Minggu, 30 Januari 2022

REVIEW NOVEL TARIAN BUMI

“Perempuan Bali itu, Luh, perempuan yang tidak terbiasa mengeluarkan keluhan. Mereka labih memilih berpeluh. Hanya dengan cara itu mereka sadar dan tahu bahwa mereka masih hidup, dan harus tetap hidup. Keringat mereka adalah api. Dari keringat itulah asap dapur bisa tetap terjaga. Mereka tidak hanya menyusui anak yang lahir dari tubuh mereka. Merekapun menyusui laki-laki. Menyusui hidup itu sendiri.”

(hal.25)

 

Novel Tarian Bumi


IDENTITAS BUKU

Judul Buku        : Tarian Bumi

Penulis              : Oka Rusmini

Tebal                : 175 hlm

Penerbit            : PT Gramedia Pustaka Utama

Tahun               : Cetakan keempat Agustus 2021

ISBN                : 978-602-06-5565-9 (PDF)

Baca melalui aplikasi Gramedia Digital

 

SINOPSIS NOVEL

Telaga punya kisah hidup yang tak mudah. Menuruti apa kata ibunya, neneknya, & pandangan masyarakat untuk menjadi perempuan Brahmana punya nilai tukar yang besar. Telaga tidak habis pikir, menjadi dewasa malah membingungkan. Kalau begitu adanya, ia lebih senang tetap menjadi anak-anak saja. Bisa bebas bermain tanpa ada embel-embel yang memberatkan dirinya.

 

Ada bermacam-macam cerita perempuan Bali yang ditampilkan dalam novel ini. Mulai dari Luh Sekar (Jero Kenanga), Luh Kenten (sahabatnya), Ida Ayu Sagra Pidada (nenek Telaga), Ida Ayu Telaga Pidada, Luh Kambren, Luh Sadri (adik Wayan), Luh Dalem (nenek Telaga dari pihak ibu), Luh Gumbreg (ibu Wayan), Luh Dampar, dan lainnya.

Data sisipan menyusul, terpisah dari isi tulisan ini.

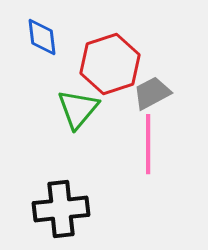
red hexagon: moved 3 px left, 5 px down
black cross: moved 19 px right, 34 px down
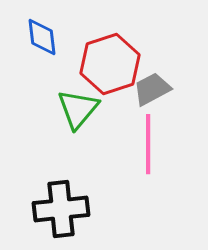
gray trapezoid: moved 4 px up
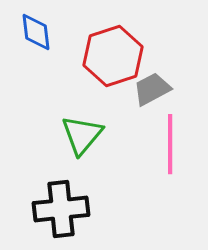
blue diamond: moved 6 px left, 5 px up
red hexagon: moved 3 px right, 8 px up
green triangle: moved 4 px right, 26 px down
pink line: moved 22 px right
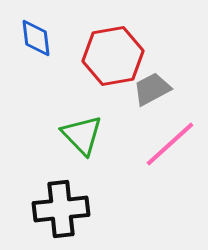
blue diamond: moved 6 px down
red hexagon: rotated 8 degrees clockwise
green triangle: rotated 24 degrees counterclockwise
pink line: rotated 48 degrees clockwise
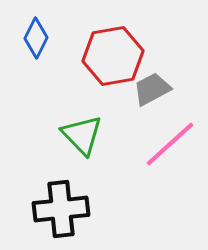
blue diamond: rotated 33 degrees clockwise
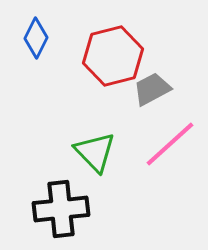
red hexagon: rotated 4 degrees counterclockwise
green triangle: moved 13 px right, 17 px down
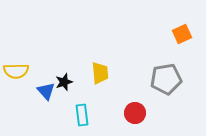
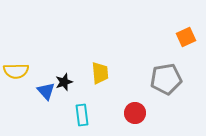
orange square: moved 4 px right, 3 px down
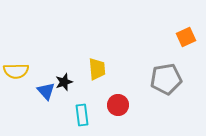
yellow trapezoid: moved 3 px left, 4 px up
red circle: moved 17 px left, 8 px up
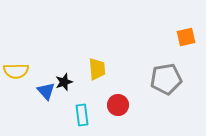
orange square: rotated 12 degrees clockwise
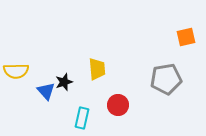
cyan rectangle: moved 3 px down; rotated 20 degrees clockwise
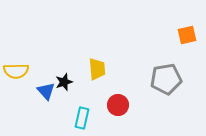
orange square: moved 1 px right, 2 px up
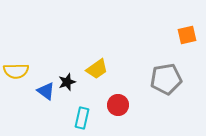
yellow trapezoid: rotated 60 degrees clockwise
black star: moved 3 px right
blue triangle: rotated 12 degrees counterclockwise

Masing-masing bukan sekedar nama saja. Mereka memiliki kisahnya sendiri-sendiri. Sementara lelaki Bali hanya ditampilkan sesekali, dan seringkali dibahas dari pandangan perempuan tokoh-tokoh dalam novel ini.

 

CELOTEH TENTANG NOVEL

Tarian Bumi merekam kisah hidup para perempuan Bali. Dari mereka yang lahir & besar sebagai Brahmana, lahir sebagai Sudra & besar menjadi Brahmana, hingga seorang Brahmana yang berakhir sebagai Sudra. Semuanya punya kompleksitasnya sendiri.

 

Membaca Tarian Bumi membawaku pada khazanah yang baru. Jika selama ini Bali terlihat sebatas destinasi pelesir baik turis lokal maupun internasional, kisah Telaga mengantarkanku pada peliknya hidup sebagai perempuan Bali. Bahwa Bali juga punya budaya & adat yang masih memandang perempuan sebagai warga kelas dua. Saya banyak menemukan  pembelajaran tentang  adat Bali.